Several subprocesses need to be run in order to create a new catalog with multiple entries, or in order to update an existing catalog with new entries. These processes can include:

  • tracking datasets that are intended to be entries in a catalog as subdatasets of a DataLad super-dataset

  • extracting (and temporarily storing) metadata from the super- and subdatasets

  • translating extracted metadata (and temporarily storing it)

  • creating a catalog

  • adding translated metadata to the catalog

  • updating the catalog's superdataset (i.e. homepage) if the DataLad superdataset version changed

It is evident that these steps can become quite cumbersome and even resource intensive if run at scale. Therefore, in order to streamline these processes, to automate them as much as possible, and to shift the effort away from the user, datalad-catalog can run workflows for catalog generation and updates.

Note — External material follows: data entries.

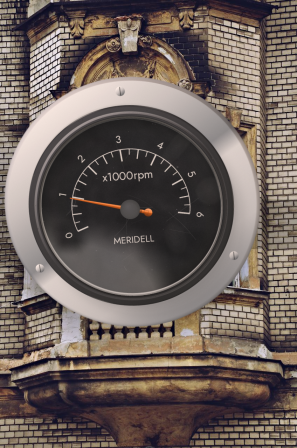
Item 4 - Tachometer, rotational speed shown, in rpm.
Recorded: 1000 rpm
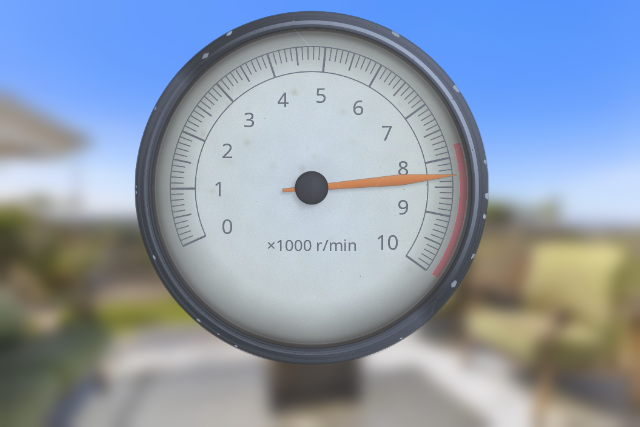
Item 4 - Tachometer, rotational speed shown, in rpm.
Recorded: 8300 rpm
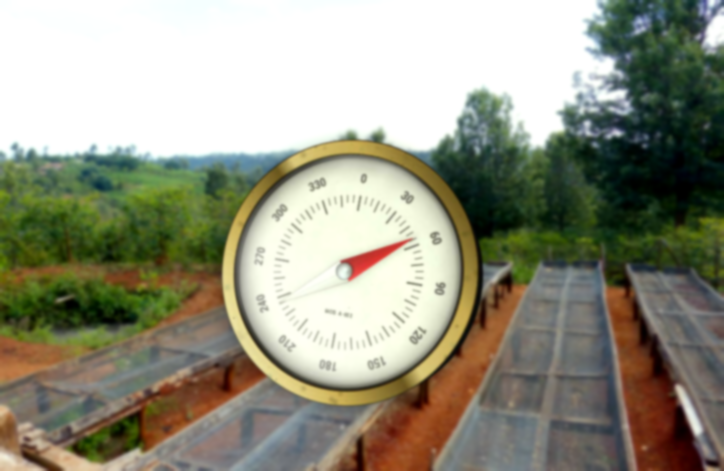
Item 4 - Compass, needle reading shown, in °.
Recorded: 55 °
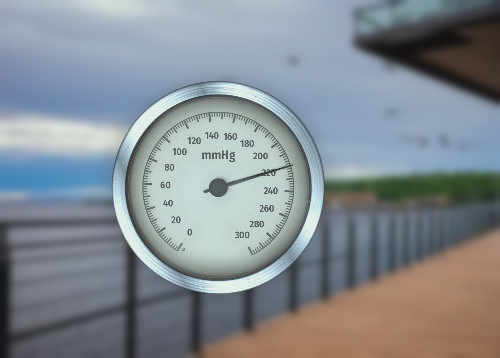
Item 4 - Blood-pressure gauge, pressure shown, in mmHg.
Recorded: 220 mmHg
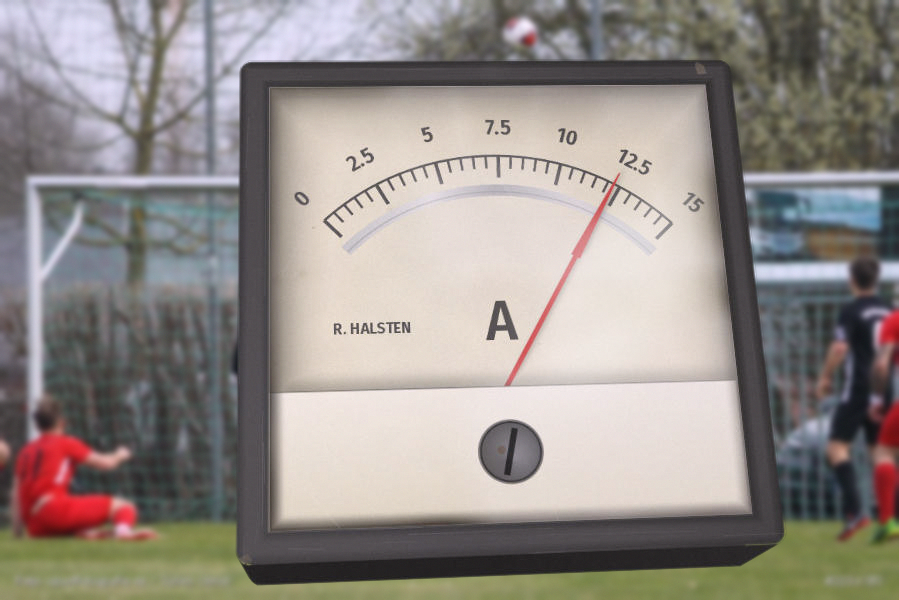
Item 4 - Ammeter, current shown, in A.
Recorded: 12.25 A
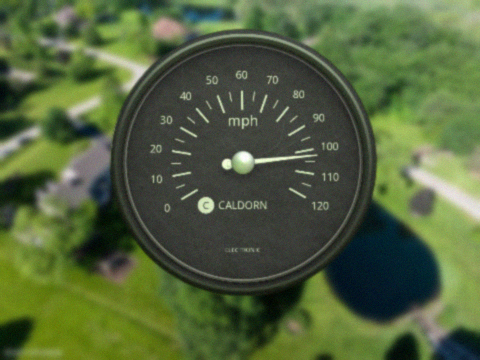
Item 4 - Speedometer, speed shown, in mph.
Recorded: 102.5 mph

It builds on top of the following functionality:

  • DataLad datasets and nesting for maintaining a super-/subdataset hierarchy.

  • datalad-metalad's metadata extraction functionality

  • datalad-catalog's metadata translation functionality

  • datalad-catalog for maintaining a catalog


To run a workflow from scratch on a dataset and all of its subdatasets:

datalad catalog-workflow --type new --catalog /tmp/my-cat --dataset path/to/superdataset --extractor metalad_core

This workflow will:

  1. Clone the super-dataset and all its first-level subdatasets

  2. Create the catalog if it does not yet exists

  3. Run dataset-level metadata extraction on the super- and subdatasets

  4. Translate all extracted metadata to the catalog schema

  5. Add the translated metadata as entries to the catalog

  6. Set the catalog's home page to the id and version of the DataLad super-dataset.


To run a workflow for updating an existing catalog after registering a new subdataset to the superdataset which the catalog represents:

datalad catalog-workflow --type update --catalog /tmp/my-cat --dataset path/to/superdataset --subdataset path/to/subdataset --extractor metalad_core

This workflow assumes:

  • The subdataset has already been added as a submodule to the parent dataset

  • The parent dataset already contains the subdataset commit

This workflow will:

  1. Clone the super-dataset and new subdataset

  2. Run dataset-level metadata extraction on the super-dataset and new subdataset

  3. Translate all extracted metadata to the catalog schema

  4. Add the translated metadata as entries to the catalog

  5. Reset the catalog's home page to the latest id and version of the DataLad super-dataset.